The goal of producing a certain number workpieces of a desired quality, in a specified amount of time, at an appropriate cost is shared among all manufacturers. Achieving required part quality is paramount, because an unacceptable part is worthless no matter how quickly or cheaply it has been produced. Many manufacturers address part quality problems from a micro-scale or individual point of view. However, it is better to first analyse the overall targets of the manufacturing operation and plan proactively to steer processes to provide those results.
After developing reliable production processes of parts of sufficient quality, manufacturers should consider production economics of their specific situation in order to assure the profitability that enables a business to survive. And finally, selection of cutting conditions and cutting tools enables full optimisation of the process to maximize results.
INFORMED METAL CUTTING SKILLS
Machining technology progresses from day to day, incorporating material and geometric advances on the tooling front, power and accuracy improvements in machine tools, and data-management input from CNC software systems.
The link between machining technology and the knowledge needed to apply it is increasingly important. Human beings, however, are not subject to the same intense research and development efforts that produce new machining technology. In addition, the humans with the greatest store of machining knowledge are dwindling in number across the manufacturing industry.
To help manufacturers understand and take full advantage of the growing complexity of the metal cutting process, Seco has developed STEP (Seco Technical Education Programs). The company educates its personnel to make sure that Seco customers are in contact with the best-educated and trained metal cutting professionals available. STEP is also designed to keep customers in touch with a rapidly changing industry and to enable companies to achieve maximum production efficiency.

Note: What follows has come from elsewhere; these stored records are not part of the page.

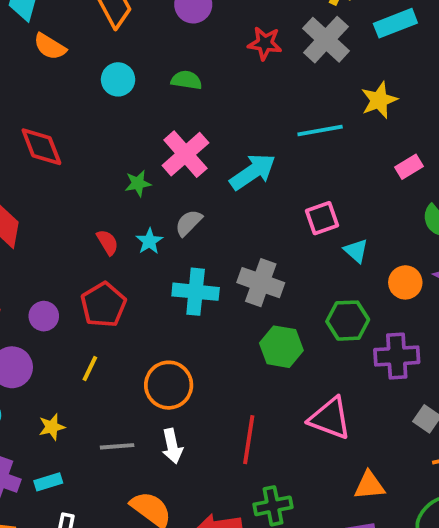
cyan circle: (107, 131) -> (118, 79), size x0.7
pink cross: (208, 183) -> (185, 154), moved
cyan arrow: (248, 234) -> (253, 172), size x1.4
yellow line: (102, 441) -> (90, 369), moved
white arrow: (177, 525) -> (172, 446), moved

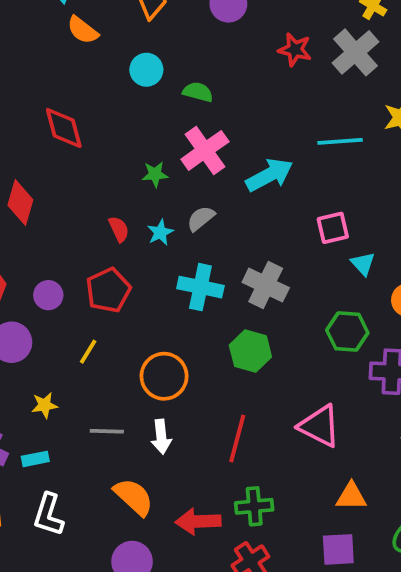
green semicircle: (186, 80) -> (198, 92), moved
green hexagon: (281, 347) -> (250, 351), moved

During the development of metal cutting technology, it is of vital importance to compare different possible scenarios. For example, new tools may be needed for a difficult application or as an alternative; modifying cutting techniques may produce improvement in the machinability of a certain workpiece material. The knowledge gained through STEP makes manufacturers aware of the productive alternatives that Seco and other industry suppliers provide.

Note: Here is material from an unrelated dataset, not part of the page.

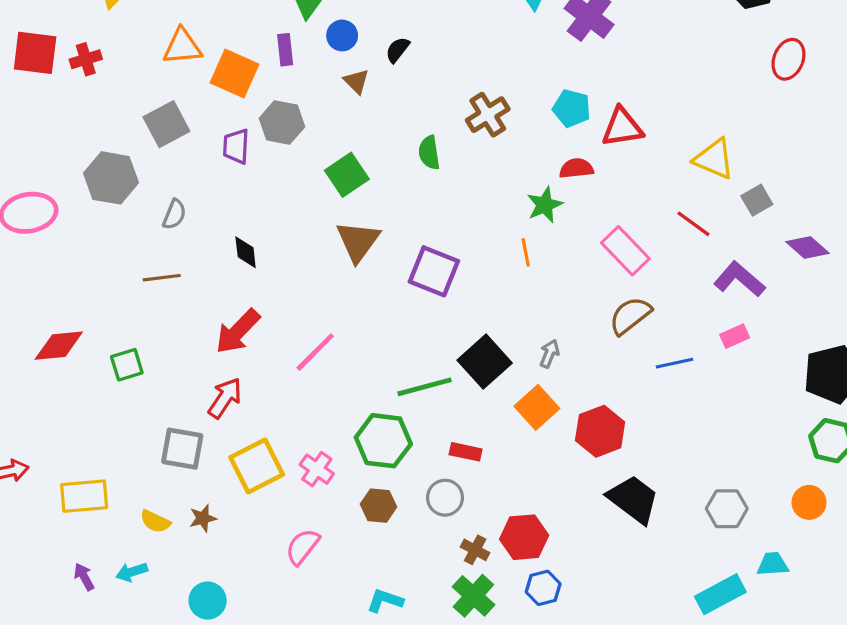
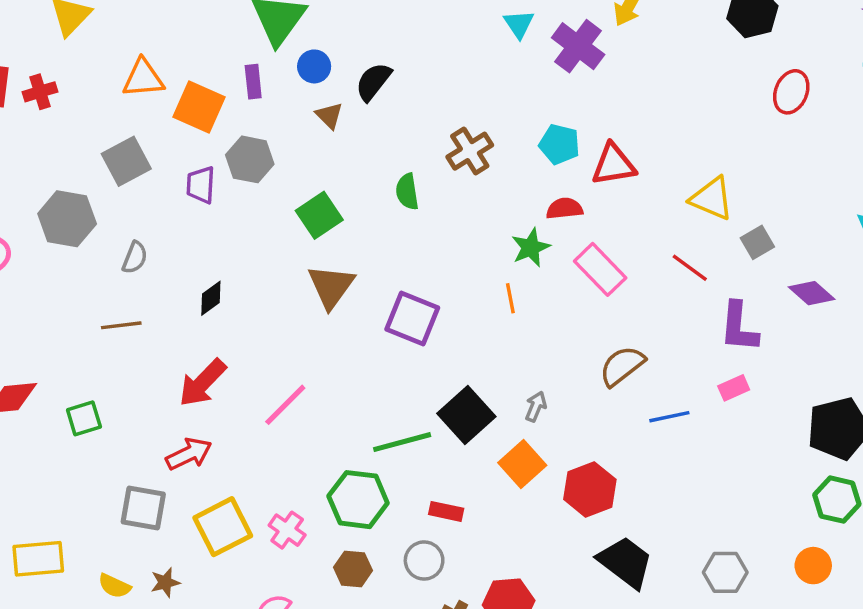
black semicircle: (398, 50) -> (373, 82), size x1.4
pink rectangle: (625, 251) -> (600, 269), moved
black diamond: (246, 252) -> (211, 298), turned 60
purple L-shape: (739, 279) -> (739, 327), turned -126
red arrow: (225, 398) -> (189, 454), turned 30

STEP is presented in education classes, training seminars and Seco-published printed materials such as “Metal Cutting, Theories and Models” and “Metal Cutting, Theories in Practice.” The program now consists of three progressive components. STEP Core Curriculum is an exhaustive introduction to machining and tooling technology aimed at technician-level education. STEP Advanced Curriculum builds further on the Core Curriculum to provide knowledge on a technical expert level. NEXT STEP adds manufacturing and production-economics material to give technical experts academic levels of education. Overall, the STEP program helps metal cutting businesses increase their competitiveness by enabling substantial improvements in productivity, cost reduction and workpiece quality.